Krupp really has to be a large contender. Prior to WWI they were the largest arms dealer in the world. They supplied virtualy all of the weapons for that war. Virtualy everyone went into WWI thinking they had a technological advantage and could get some land out of it, because none of the countries quite figured out everyone else had all those weapons too. They then supplied most of Germany’s arms for WWII, by that time the allies were a little more suspicious. Part of the treaties at the end of WWII stopped allowing them to make weapons anymore, but I am not sure if that still holds.
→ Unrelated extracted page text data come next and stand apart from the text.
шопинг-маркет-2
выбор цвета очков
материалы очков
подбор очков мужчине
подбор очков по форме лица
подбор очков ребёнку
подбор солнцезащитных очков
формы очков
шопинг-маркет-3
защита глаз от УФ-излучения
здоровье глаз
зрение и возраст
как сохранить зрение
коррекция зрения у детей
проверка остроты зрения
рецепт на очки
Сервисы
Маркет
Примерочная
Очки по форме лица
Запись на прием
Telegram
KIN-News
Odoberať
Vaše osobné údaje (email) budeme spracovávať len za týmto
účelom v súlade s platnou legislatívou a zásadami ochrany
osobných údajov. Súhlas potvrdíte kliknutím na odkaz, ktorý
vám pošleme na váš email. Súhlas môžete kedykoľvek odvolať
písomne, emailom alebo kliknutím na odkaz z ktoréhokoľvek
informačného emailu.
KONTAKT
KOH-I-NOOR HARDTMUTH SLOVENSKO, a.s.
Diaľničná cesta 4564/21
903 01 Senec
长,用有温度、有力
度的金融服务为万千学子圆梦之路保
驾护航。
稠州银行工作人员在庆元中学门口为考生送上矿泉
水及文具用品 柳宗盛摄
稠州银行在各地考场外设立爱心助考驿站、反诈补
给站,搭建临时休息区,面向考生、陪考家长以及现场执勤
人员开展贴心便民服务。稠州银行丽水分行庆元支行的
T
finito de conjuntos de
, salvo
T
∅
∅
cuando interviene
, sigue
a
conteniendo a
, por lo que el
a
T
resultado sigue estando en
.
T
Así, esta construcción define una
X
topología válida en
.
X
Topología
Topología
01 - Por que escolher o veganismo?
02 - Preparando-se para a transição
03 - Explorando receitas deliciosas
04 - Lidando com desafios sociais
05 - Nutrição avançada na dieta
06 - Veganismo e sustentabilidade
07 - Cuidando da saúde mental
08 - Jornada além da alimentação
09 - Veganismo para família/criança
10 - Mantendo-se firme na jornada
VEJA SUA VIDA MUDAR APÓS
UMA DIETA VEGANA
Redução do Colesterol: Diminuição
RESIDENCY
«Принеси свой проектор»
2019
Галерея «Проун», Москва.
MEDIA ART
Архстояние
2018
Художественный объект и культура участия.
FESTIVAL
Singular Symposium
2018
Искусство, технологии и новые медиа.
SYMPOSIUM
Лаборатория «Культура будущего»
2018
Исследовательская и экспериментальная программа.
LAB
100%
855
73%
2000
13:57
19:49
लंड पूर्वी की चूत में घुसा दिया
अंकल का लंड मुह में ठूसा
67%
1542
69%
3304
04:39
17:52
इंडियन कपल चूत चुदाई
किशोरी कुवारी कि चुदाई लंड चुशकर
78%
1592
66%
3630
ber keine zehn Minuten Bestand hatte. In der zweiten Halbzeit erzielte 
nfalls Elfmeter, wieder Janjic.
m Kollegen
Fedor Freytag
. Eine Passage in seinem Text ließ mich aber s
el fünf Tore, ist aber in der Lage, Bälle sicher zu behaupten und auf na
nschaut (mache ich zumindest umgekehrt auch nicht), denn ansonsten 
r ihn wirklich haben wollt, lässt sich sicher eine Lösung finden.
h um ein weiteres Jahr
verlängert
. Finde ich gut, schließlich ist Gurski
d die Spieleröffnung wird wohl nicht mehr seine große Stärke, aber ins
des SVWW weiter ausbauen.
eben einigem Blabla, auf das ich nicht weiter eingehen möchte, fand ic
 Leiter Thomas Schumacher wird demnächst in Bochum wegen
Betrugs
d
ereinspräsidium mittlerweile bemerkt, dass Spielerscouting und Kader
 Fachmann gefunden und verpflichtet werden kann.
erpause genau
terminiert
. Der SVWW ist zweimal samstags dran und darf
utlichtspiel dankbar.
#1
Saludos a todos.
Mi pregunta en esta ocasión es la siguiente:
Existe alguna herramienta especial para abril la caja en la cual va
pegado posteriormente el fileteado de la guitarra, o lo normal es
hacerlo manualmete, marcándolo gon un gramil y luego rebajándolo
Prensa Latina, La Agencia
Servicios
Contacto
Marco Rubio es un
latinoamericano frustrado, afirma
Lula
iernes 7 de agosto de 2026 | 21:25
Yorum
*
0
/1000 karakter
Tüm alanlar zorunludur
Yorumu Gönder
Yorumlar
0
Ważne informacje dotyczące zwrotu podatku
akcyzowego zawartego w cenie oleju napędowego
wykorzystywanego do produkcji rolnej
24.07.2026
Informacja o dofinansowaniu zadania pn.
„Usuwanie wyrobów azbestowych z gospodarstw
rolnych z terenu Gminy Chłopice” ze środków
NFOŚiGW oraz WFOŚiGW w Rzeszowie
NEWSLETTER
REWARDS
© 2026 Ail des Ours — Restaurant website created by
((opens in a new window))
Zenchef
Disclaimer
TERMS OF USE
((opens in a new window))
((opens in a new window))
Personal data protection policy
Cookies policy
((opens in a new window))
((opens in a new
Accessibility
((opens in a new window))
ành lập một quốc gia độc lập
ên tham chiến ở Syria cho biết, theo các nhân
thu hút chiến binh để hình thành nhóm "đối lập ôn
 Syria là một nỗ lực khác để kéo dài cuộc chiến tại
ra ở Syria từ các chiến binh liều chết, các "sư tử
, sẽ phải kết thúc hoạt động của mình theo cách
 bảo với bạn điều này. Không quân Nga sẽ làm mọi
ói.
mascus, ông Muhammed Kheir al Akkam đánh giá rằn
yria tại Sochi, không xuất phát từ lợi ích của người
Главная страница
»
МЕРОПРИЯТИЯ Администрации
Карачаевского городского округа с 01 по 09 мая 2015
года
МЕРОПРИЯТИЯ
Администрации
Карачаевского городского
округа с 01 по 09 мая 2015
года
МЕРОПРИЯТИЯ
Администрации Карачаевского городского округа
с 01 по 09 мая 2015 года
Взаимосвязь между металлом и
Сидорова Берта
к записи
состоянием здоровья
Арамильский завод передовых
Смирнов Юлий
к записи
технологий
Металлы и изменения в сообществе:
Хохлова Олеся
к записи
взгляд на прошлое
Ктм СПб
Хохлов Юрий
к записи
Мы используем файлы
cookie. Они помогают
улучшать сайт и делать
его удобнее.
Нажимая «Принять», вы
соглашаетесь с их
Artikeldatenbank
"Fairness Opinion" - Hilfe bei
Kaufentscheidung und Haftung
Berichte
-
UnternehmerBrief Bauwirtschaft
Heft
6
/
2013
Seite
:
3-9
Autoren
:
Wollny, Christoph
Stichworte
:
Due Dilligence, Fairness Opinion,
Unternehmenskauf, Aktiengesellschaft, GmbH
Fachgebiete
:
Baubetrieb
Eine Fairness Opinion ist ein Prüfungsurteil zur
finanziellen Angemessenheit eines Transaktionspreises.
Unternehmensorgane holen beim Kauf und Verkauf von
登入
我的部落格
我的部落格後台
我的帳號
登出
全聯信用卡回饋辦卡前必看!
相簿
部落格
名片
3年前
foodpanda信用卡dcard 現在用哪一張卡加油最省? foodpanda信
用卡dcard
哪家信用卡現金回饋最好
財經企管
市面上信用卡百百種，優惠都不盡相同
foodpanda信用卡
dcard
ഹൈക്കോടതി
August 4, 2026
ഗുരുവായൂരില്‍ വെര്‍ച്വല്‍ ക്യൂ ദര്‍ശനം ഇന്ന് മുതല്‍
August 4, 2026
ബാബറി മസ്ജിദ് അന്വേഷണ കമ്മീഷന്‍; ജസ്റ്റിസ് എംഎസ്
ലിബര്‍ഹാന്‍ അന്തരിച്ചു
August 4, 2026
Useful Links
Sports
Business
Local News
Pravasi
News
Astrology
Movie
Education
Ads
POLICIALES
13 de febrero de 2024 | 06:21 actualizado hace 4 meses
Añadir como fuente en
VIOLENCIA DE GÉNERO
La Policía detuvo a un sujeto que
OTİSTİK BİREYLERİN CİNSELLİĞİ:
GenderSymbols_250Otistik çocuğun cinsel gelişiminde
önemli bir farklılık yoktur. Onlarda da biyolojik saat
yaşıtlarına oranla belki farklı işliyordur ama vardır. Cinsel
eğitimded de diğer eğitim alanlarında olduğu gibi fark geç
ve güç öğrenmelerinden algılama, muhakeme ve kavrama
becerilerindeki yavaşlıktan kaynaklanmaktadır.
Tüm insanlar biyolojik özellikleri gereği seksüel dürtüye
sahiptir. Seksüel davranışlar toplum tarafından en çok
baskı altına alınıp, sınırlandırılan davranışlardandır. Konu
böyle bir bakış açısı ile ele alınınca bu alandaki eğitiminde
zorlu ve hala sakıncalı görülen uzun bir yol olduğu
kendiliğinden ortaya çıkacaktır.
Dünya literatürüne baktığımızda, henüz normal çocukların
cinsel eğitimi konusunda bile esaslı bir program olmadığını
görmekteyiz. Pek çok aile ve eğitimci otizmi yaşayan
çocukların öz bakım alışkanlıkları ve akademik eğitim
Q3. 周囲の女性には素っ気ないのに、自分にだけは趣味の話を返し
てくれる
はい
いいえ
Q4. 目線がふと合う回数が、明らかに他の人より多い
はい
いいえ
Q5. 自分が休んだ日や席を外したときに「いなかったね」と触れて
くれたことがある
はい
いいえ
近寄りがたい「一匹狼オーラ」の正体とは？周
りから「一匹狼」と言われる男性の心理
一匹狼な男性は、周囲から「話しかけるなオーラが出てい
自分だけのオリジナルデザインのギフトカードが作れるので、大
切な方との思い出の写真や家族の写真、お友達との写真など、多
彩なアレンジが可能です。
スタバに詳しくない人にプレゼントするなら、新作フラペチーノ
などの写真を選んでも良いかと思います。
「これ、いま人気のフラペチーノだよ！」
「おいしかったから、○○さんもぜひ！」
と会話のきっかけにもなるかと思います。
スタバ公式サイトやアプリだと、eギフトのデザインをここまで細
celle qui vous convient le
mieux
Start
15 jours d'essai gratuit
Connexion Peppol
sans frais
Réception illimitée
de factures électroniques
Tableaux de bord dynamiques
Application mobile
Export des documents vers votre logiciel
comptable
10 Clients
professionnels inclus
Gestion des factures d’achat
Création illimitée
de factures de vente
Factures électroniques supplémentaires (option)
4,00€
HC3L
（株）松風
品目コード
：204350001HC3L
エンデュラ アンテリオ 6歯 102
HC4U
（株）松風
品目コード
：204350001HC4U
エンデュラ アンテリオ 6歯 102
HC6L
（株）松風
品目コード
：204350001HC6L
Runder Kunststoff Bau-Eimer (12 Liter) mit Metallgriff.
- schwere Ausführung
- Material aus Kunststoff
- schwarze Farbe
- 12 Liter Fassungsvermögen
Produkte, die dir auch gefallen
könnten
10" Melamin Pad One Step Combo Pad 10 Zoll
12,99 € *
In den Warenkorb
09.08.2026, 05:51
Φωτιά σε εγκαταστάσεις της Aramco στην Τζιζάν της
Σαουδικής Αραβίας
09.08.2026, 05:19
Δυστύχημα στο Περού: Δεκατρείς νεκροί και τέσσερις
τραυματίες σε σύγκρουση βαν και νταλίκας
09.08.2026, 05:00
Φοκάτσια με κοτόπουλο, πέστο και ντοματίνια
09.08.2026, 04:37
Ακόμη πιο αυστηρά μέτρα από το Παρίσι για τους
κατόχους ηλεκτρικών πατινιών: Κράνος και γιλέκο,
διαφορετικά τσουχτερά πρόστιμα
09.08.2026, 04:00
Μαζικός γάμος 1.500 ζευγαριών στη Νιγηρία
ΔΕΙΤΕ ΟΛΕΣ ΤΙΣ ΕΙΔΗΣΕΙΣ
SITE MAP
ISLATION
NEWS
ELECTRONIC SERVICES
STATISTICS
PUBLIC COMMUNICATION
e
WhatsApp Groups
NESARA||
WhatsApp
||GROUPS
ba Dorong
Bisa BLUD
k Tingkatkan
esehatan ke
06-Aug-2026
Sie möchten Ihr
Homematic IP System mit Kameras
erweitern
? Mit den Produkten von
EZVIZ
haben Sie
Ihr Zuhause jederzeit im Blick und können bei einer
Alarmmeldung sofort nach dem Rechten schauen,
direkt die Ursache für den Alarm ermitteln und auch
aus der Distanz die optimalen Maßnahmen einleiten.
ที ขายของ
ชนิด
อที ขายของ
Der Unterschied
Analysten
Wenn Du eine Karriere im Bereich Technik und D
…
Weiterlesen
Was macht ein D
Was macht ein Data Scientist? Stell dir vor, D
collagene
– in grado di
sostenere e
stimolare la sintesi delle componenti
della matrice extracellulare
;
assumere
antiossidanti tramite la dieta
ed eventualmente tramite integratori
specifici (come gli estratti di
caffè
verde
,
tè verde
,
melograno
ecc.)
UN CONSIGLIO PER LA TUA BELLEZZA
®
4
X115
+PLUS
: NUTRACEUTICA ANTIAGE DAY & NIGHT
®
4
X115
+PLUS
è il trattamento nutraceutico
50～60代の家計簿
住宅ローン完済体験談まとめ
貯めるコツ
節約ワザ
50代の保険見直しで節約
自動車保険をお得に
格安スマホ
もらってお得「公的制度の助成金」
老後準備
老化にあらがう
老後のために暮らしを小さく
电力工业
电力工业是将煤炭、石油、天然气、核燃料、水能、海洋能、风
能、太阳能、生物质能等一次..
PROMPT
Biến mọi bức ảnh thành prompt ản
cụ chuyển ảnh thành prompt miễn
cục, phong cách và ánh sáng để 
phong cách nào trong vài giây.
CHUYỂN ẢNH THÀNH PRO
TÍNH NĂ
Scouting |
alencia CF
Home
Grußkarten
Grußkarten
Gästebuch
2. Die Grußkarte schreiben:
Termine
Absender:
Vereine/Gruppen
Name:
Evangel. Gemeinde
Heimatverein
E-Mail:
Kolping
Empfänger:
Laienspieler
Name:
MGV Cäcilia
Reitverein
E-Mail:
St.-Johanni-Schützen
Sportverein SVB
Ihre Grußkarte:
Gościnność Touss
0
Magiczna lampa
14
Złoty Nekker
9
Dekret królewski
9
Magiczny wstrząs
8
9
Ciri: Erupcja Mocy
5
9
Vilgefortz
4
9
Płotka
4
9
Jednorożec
If you consider how big a part their weapons played in the first half of the 20th century they are, or have been extreemly influential.

I’ve always looked at Ford as someone who advanced the concept of interchangeable parts to include people. Although the assembly line appears to be a time saving form of production it was really the reduction in skill requirements that made it work.

The East Indies Company was probably the most visible company of all time I would think the advances of ATT were more influential to the state of global affairs. Third world countries may not see the technological advances but they are fed by the people who use them.

Microsoft is also a contender. It drives software around the world. The influential aspect of MS is the way it standardizes, and forces new standards to be set, for every function of a computer.

Do you mean ‘influenced the most’ or ‘most capable of influencing to order’? For example, Ford might have changed the world, but that doesn’t mean he could do so again. M$ might be able to armtwist the government, but not leave a lasting impression. (There are just examples, I’m not saying these companies did.)

I think the East India Corp deserves an honorary mention for having an army :slight_smile: (Or can we count the church or the templars?)